Would you give the entries again word for word, with no pictures in the copy?
::::::::::
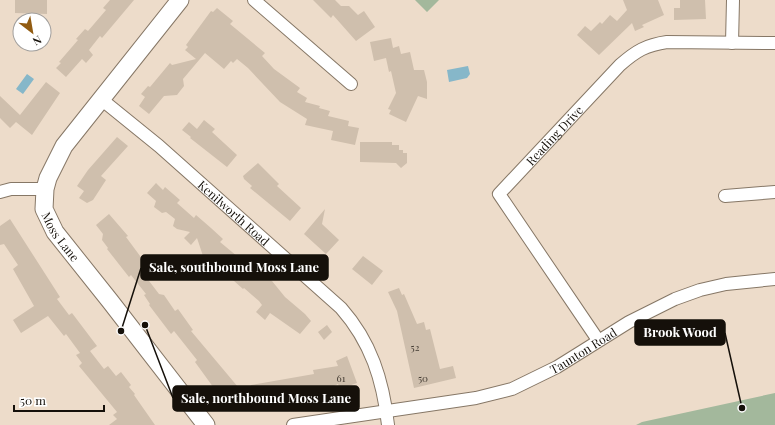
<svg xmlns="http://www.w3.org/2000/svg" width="775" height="425" viewBox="0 0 775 425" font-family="'Playfair Display',serif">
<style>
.green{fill:#a3b89c}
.water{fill:#86b7c9}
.building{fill:#cfbfad}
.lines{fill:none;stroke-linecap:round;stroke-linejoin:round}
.street-casing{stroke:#867766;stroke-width:14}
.secondary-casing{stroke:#867766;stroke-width:19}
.street{stroke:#fff;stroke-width:12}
.secondary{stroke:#fff;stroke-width:17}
.labels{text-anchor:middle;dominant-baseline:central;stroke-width:4;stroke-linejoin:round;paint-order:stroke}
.number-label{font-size:10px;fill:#443c33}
.street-label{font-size:12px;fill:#15100a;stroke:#fff}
.leader{fill:none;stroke:#15100a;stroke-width:1.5}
.callout-dot{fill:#15100a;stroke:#fff;stroke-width:1.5}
.callout{fill:#15100a;stroke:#15100a;stroke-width:1.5}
.callout-label{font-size:13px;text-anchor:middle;font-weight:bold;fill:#fff}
</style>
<rect width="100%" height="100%" fill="#eddcca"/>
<path class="green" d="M415,0H439L427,12Z
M775,393V425H636L642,422Z"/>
<path class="water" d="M468,66L470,74L467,78L449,82L447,70Z
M27,74L34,79L23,94L16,89Z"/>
<path class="building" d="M15,0H47V14L15,13Z
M110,0H134L102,38L100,36L89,50L93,55L86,63L82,59L66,77L56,68L61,63L59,62L78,40L76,39L85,29L88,31L106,10L103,8Z
M313,0H335L341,6H349L358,15L364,11L375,27L356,41L333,15L331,18Z
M623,0H658L664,15L642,25L644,27L635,31L632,23L599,55L577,35L585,26L591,31L600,22L602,24L610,15L617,21L627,10Z
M680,0H705L706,19L674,20V8H680Z
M217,8L233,21L230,24L265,53L262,56L274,69L300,88L297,92L307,98L305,102L320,106L319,108L330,111L328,116L349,121L348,126L359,128L355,145L331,140L333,131L305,125L307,119L280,102L248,68L237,59L233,63L231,61L224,69L205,53L183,79L184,86L177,95L164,96L149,114L139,106L145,97L141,94L148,86L150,87L170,63L172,65L196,59L185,50L188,47L186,45L211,11L213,12Z
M391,38L393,48L399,46L401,54L410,52L414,70H424L427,82V99L418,96L406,122L389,114L391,110L388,109L396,93L391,71L389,72L386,58L374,61L370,42Z
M46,82L60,93L32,135L16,122L10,128L0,118V96L20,115Z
M204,120L215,129L212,132L237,155L227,167L190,138L191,137L182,130L189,122L197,129Z
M117,137L128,146L101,176L106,180L93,200L87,203L79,198L84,191L77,186L88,170Z
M360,142H392V145H399V150H403V153H407V163L401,168L396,163L360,162Z
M258,163L279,184L277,186L301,208L290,221L250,188L252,186L244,179L243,176Z
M156,183L163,190L165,187L180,200L177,203L194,218L196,215L211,228L223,239L220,242L261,276L264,273L272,281L285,297L305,314L311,321L300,334L270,313L265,320L256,312L262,305L259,301L244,288L243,289L214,263H209L204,259L197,238L191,245L184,238L190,232L177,229L173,226L175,219L166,212L162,213L154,207L156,201L147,193Z
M325,209L322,224L339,240L326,254L304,234Z
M109,214L128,236L126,237L146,264L140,268L146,277L159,294L164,295L175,311L178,309L193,330L191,331L238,387L226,397L219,389L216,391L195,362L197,360L174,331L171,334L149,305L150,304L144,295L146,294L131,275L129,277L107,249L108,248L102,240L103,234L96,225Z
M10,219L60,297L57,299L69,315L72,313L97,346L90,351L104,369L108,366L116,376L121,372L131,385L129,387L135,394L134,395L155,425H109L117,419L113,415L117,412L79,366L82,363L76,355L80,353L66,334L64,336L48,316L21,333L13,320L34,306L13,269L18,265L4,244L0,245V226Z
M363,256L383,271L372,285L352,269Z
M399,288L402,295L404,294L417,324L424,322L426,330L430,329L440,369L453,366L456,378L414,388L397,311L388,292Z
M327,325L332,332L324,340L318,332Z
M347,356L357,383L340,389L338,384L332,387L307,389L308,393L253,401L251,385L314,374L313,370L338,366L336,361Z"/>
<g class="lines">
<g class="street-casing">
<g id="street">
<path d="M254,0L351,84"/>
<path d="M732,43L733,0"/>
<path id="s1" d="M101,99L159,146L341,308C371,342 383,380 388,425"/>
<path d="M0,192L11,189H45"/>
<path d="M725,196L775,192"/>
<path id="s2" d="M598,340L499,194L620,65C636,51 646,45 667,42L775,43"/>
<path id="s3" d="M293,425L476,398L512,389L557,367L629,322L675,299L700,290L726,284L775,279"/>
</g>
</g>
<g class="secondary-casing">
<g id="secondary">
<path id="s4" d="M180,0L64,146L48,178L45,189L44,209L55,232L110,301L206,425"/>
</g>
</g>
<use href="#street" class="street"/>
<use href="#secondary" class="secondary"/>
</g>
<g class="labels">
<g class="number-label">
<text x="415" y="347">52</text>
<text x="341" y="378">61</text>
<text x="423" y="378">50</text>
</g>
<g class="street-label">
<text stroke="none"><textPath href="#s2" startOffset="257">Reading Drive</textPath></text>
<text stroke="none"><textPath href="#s1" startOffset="175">Kenilworth Road</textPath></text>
<text stroke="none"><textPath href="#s4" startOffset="286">Moss Lane</textPath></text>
<text stroke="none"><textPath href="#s3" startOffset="303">Taunton Road</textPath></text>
</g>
</g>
<path class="leader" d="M121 331L141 268M742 408L725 333M145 325L173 398"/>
<g class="callout-dot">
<circle cx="121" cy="331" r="4"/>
<circle cx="742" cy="408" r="4"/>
<circle cx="145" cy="325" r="4"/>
</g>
<g class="callout">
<rect x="141" y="255" width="187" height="25" rx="4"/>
<rect x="635" y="320" width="90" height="25" rx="4"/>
<rect x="173" y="386" width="186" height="25" rx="4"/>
</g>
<g class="callout-label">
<text x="234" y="272">Sale, southbound Moss Lane</text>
<text x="680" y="337">Brook Wood</text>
<text x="266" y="403">Sale, northbound Moss Lane</text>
</g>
<g transform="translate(32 32) rotate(149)"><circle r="19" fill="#ffffff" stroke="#a19f9d"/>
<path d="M0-3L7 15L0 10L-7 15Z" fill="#925c12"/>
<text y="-6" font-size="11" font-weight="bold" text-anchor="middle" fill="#15100a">N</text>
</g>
<path d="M14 405v6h90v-6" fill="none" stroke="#15100a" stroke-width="2"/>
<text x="20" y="405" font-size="12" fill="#15100a" stroke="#ffffff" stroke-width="3" paint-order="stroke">50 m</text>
</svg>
::::::::::
# Expected output:
<svg xmlns="http://www.w3.org/2000/svg" width="775" height="425" viewBox="0 0 775 425" font-family="'Playfair Display',serif">
<style>
.green{fill:#a3b89c}
.water{fill:#86b7c9}
.building{fill:#cfbfad}
.lines{fill:none;stroke-linecap:round;stroke-linejoin:round}
.street-casing{stroke:#867766;stroke-width:14}
.secondary-casing{stroke:#867766;stroke-width:19}
.street{stroke:#fff;stroke-width:12}
.secondary{stroke:#fff;stroke-width:17}
.labels{text-anchor:middle;dominant-baseline:central;stroke-width:4;stroke-linejoin:round;paint-order:stroke}
.number-label{font-size:10px;fill:#443c33}
.street-label{font-size:12px;fill:#15100a;stroke:#fff}
.leader{fill:none;stroke:#15100a;stroke-width:1.5}
.callout-dot{fill:#15100a;stroke:#fff;stroke-width:1.5}
.callout{fill:#15100a;stroke:#15100a;stroke-width:1.5}
.callout-label{font-size:13px;text-anchor:middle;font-weight:bold;fill:#fff}
</style>
<rect width="100%" height="100%" fill="#eddcca"/>
<path class="green" d="M415,0H439L427,12Z
M775,393V425H636L642,422Z"/>
<path class="water" d="M468,66L470,74L467,78L449,82L447,70Z
M27,74L34,79L23,94L16,89Z"/>
<path class="building" d="M15,0H47V14L15,13Z
M110,0H134L102,38L100,36L89,50L93,55L86,63L82,59L66,77L56,68L61,63L59,62L78,40L76,39L85,29L88,31L106,10L103,8Z
M313,0H335L341,6H349L358,15L364,11L375,27L356,41L333,15L331,18Z
M623,0H658L664,15L642,25L644,27L635,31L632,23L599,55L577,35L585,26L591,31L600,22L602,24L610,15L617,21L627,10Z
M680,0H705L706,19L674,20V8H680Z
M217,8L233,21L230,24L265,53L262,56L274,69L300,88L297,92L307,98L305,102L320,106L319,108L330,111L328,116L349,121L348,126L359,128L355,145L331,140L333,131L305,125L307,119L280,102L248,68L237,59L233,63L231,61L224,69L205,53L183,79L184,86L177,95L164,96L149,114L139,106L145,97L141,94L148,86L150,87L170,63L172,65L196,59L185,50L188,47L186,45L211,11L213,12Z
M391,38L393,48L399,46L401,54L410,52L414,70H424L427,82V99L418,96L406,122L389,114L391,110L388,109L396,93L391,71L389,72L386,58L374,61L370,42Z
M46,82L60,93L32,135L16,122L10,128L0,118V96L20,115Z
M204,120L215,129L212,132L237,155L227,167L190,138L191,137L182,130L189,122L197,129Z
M117,137L128,146L101,176L106,180L93,200L87,203L79,198L84,191L77,186L88,170Z
M360,142H392V145H399V150H403V153H407V163L401,168L396,163L360,162Z
M258,163L279,184L277,186L301,208L290,221L250,188L252,186L244,179L243,176Z
M156,183L163,190L165,187L180,200L177,203L194,218L196,215L211,228L223,239L220,242L261,276L264,273L272,281L285,297L305,314L311,321L300,334L270,313L265,320L256,312L262,305L259,301L244,288L243,289L214,263H209L204,259L197,238L191,245L184,238L190,232L177,229L173,226L175,219L166,212L162,213L154,207L156,201L147,193Z
M325,209L322,224L339,240L326,254L304,234Z
M109,214L128,236L126,237L146,264L140,268L146,277L159,294L164,295L175,311L178,309L193,330L191,331L238,387L226,397L219,389L216,391L195,362L197,360L174,331L171,334L149,305L150,304L144,295L146,294L131,275L129,277L107,249L108,248L102,240L103,234L96,225Z
M10,219L60,297L57,299L69,315L72,313L97,346L90,351L104,369L108,366L116,376L121,372L131,385L129,387L135,394L134,395L155,425H109L117,419L113,415L117,412L79,366L82,363L76,355L80,353L66,334L64,336L48,316L21,333L13,320L34,306L13,269L18,265L4,244L0,245V226Z
M363,256L383,271L372,285L352,269Z
M399,288L402,295L404,294L417,324L424,322L426,330L430,329L440,369L453,366L456,378L414,388L397,311L388,292Z
M327,325L332,332L324,340L318,332Z
M347,356L357,383L340,389L338,384L332,387L307,389L308,393L253,401L251,385L314,374L313,370L338,366L336,361Z"/>
<g class="lines">
<g class="street-casing">
<g id="street">
<path d="M254,0L351,84"/>
<path d="M732,43L733,0"/>
<path id="s1" d="M101,99L159,146L341,308C371,342 383,380 388,425"/>
<path d="M0,192L11,189H45"/>
<path d="M725,196L775,192"/>
<path id="s2" d="M598,340L499,194L620,65C636,51 646,45 667,42L775,43"/>
<path id="s3" d="M293,425L476,398L512,389L557,367L629,322L675,299L700,290L726,284L775,279"/>
</g>
</g>
<g class="secondary-casing">
<g id="secondary">
<path id="s4" d="M180,0L64,146L48,178L45,189L44,209L55,232L110,301L206,425"/>
</g>
</g>
<use href="#street" class="street"/>
<use href="#secondary" class="secondary"/>
</g>
<g class="labels">
<g class="number-label">
<text x="415" y="347">52</text>
<text x="341" y="378">61</text>
<text x="423" y="378">50</text>
</g>
<g class="street-label">
<text stroke="none"><textPath href="#s2" startOffset="257">Reading Drive</textPath></text>
<text stroke="none"><textPath href="#s1" startOffset="175">Kenilworth Road</textPath></text>
<text stroke="none"><textPath href="#s4" startOffset="286">Moss Lane</textPath></text>
<text stroke="none"><textPath href="#s3" startOffset="303">Taunton Road</textPath></text>
</g>
</g>
<path class="leader" d="M121 331L141 268M742 408L725 333M145 325L173 398"/>
<g class="callout-dot">
<circle cx="121" cy="331" r="4"/>
<circle cx="742" cy="408" r="4"/>
<circle cx="145" cy="325" r="4"/>
</g>
<g class="callout">
<rect x="141" y="255" width="187" height="25" rx="4"/>
<rect x="635" y="320" width="90" height="25" rx="4"/>
<rect x="173" y="386" width="186" height="25" rx="4"/>
</g>
<g class="callout-label">
<text x="234" y="272">Sale, southbound Moss Lane</text>
<text x="680" y="337">Brook Wood</text>
<text x="266" y="403">Sale, northbound Moss Lane</text>
</g>
<g transform="translate(32 32) rotate(149)"><circle r="19" fill="#ffffff" stroke="#a19f9d"/>
<path d="M0-3L7 15L0 10L-7 15Z" fill="#925c12"/>
<text y="-6" font-size="11" font-weight="bold" text-anchor="middle" fill="#15100a">N</text>
</g>
<path d="M14 405v6h90v-6" fill="none" stroke="#15100a" stroke-width="2"/>
<text x="20" y="405" font-size="12" fill="#15100a" stroke="#ffffff" stroke-width="3" paint-order="stroke">50 m</text>
</svg>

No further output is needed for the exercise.